Stablecoins successfully retained the faith of investors and survived the crash due to its strong fundamentals. They are more than just investment instruments. Stablecoins have the potential to bring revolution to the payment industry by facilitating cross-border payments. Traditional methods take up to a few days to process the wire transfer and they also impose a heavy transaction fee on international transactions. Whereas stablecoins can make these payments quick & affordable for users by reducing the transaction time and fee significantly. Due to underlying potential various governments worldwide are exploring ways of integrating & regulating the stablecoins. Japan has recently passed a stablecoin bill for investor protection whereas there are ongoing discussions in regulatory bodies to bring a robust regulatory framework for stablecoins in the EU and countries like the UK and the US etc.
Gradually stablecoins have become an integral part of the crypto ecosystem and they are steadily rising in the market. There are more players entering into the stablecoin space which indicates the increased confidence of institutional investors in the idea of stable digital currencies.
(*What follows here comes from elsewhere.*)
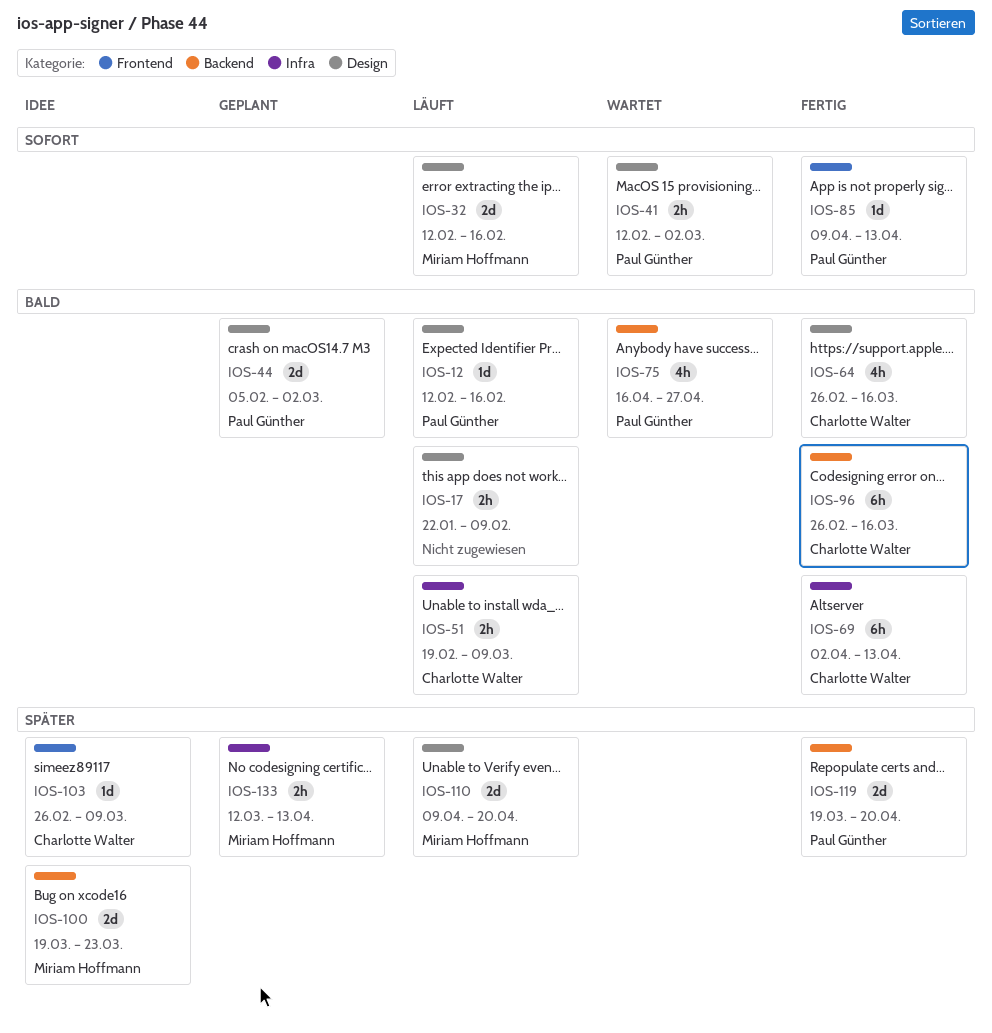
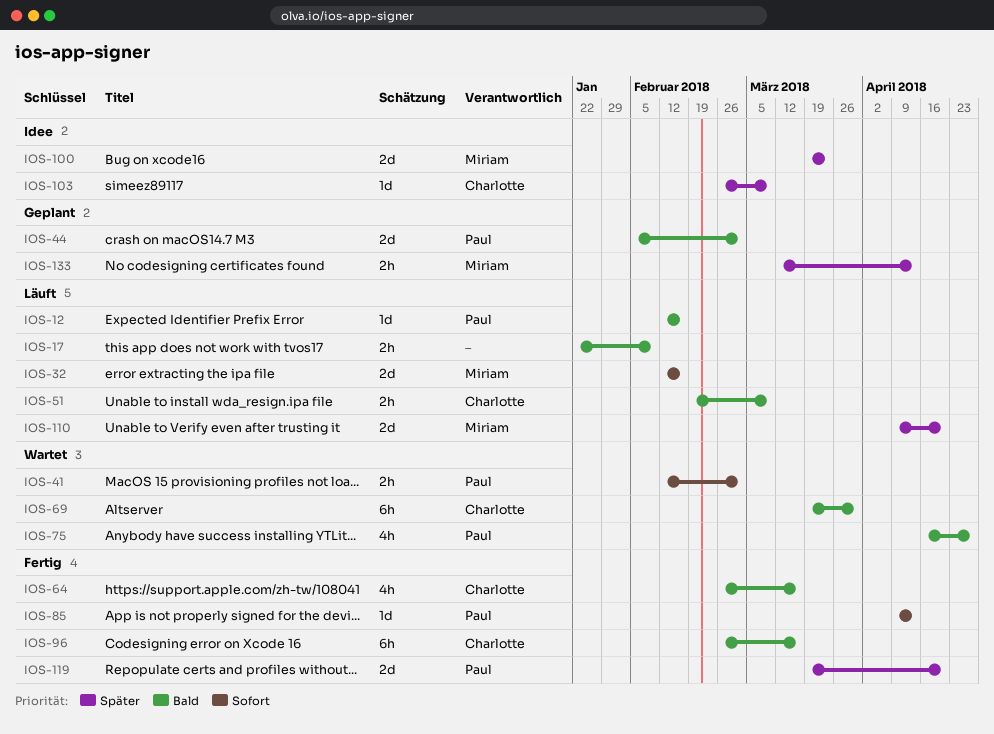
IOS-69, status: Fertig -> Wartet
IOS-69, start: Apr 2 -> Mar 19
IOS-69, due: Apr 13 -> Mar 30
Recently Tether announced to launch of a new stablecoin (GBPT) pegged to the British pound and Shytoshi Kusama announced that the Shiba Inu community is also planning to launch their stablecoin.
The future of stablecoins seems promising but it certainly depends on the factors like regulatory policies & legal acceptance worldwide. The stablecoin market is still in the nascent stage, the rate of mass adoption in coming years will be the key factor to determine the fate of stablecoins.